WHAT THIS TASK INVOLVES:
Reproduce, exactly, the lines of the material below from the line containing "thumb tip: (410, 487)" through the line containing "index dip: (411, 426)", with both end lines included and nothing else.

Start of PROVIDED RECORDS

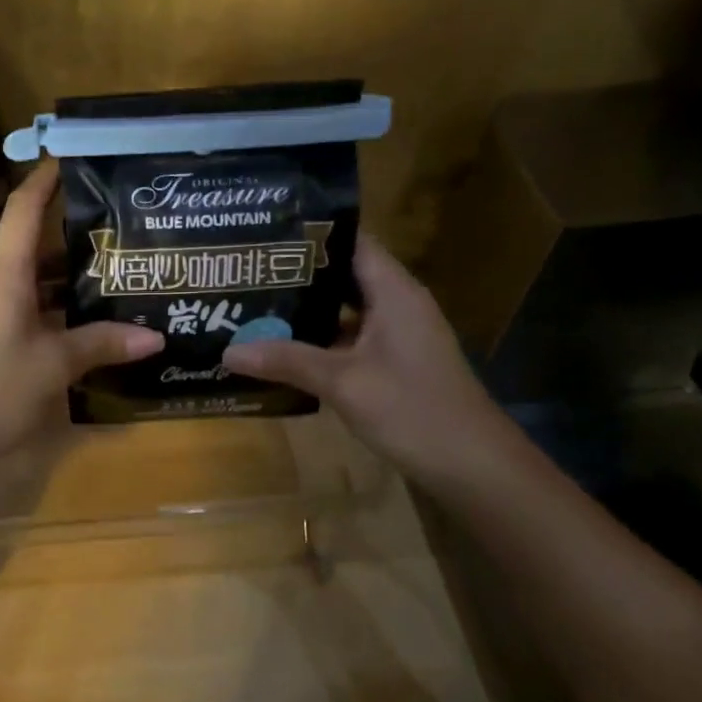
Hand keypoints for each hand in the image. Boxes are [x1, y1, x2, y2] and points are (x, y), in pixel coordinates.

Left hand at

End of PROVIDED RECORDS
Start of PROVIDED RECORDS

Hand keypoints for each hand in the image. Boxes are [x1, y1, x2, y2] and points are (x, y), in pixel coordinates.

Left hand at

End of PROVIDED RECORDS
Start of PROVIDED RECORDS

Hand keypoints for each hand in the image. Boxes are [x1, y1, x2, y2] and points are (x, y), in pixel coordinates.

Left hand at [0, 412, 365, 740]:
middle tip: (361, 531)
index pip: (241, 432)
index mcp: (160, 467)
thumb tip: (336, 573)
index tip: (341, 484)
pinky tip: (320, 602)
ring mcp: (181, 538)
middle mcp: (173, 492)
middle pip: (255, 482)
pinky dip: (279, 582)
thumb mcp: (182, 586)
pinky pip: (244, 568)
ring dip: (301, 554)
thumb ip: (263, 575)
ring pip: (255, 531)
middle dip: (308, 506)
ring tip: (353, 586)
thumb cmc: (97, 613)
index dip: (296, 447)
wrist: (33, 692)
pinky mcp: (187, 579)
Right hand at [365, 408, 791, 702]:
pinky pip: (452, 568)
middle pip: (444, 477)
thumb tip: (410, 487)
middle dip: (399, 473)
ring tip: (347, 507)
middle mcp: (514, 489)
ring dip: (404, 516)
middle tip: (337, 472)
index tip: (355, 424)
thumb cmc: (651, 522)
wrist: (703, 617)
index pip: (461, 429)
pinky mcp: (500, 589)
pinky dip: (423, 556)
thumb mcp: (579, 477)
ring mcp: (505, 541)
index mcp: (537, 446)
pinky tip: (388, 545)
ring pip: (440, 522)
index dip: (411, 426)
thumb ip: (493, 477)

End of PROVIDED RECORDS

FINISHED EXERCISE:
thumb tip: (410, 487)
middle dip: (399, 473)
ring tip: (347, 507)
middle mcp: (514, 489)
ring dip: (404, 516)
middle tip: (337, 472)
index tip: (355, 424)
thumb cmc: (651, 522)
wrist: (703, 617)
index pip: (461, 429)
pinky mcp: (500, 589)
pinky dip: (423, 556)
thumb mcp: (579, 477)
ring mcp: (505, 541)
index mcp: (537, 446)
pinky tip: (388, 545)
ring pip: (440, 522)
index dip: (411, 426)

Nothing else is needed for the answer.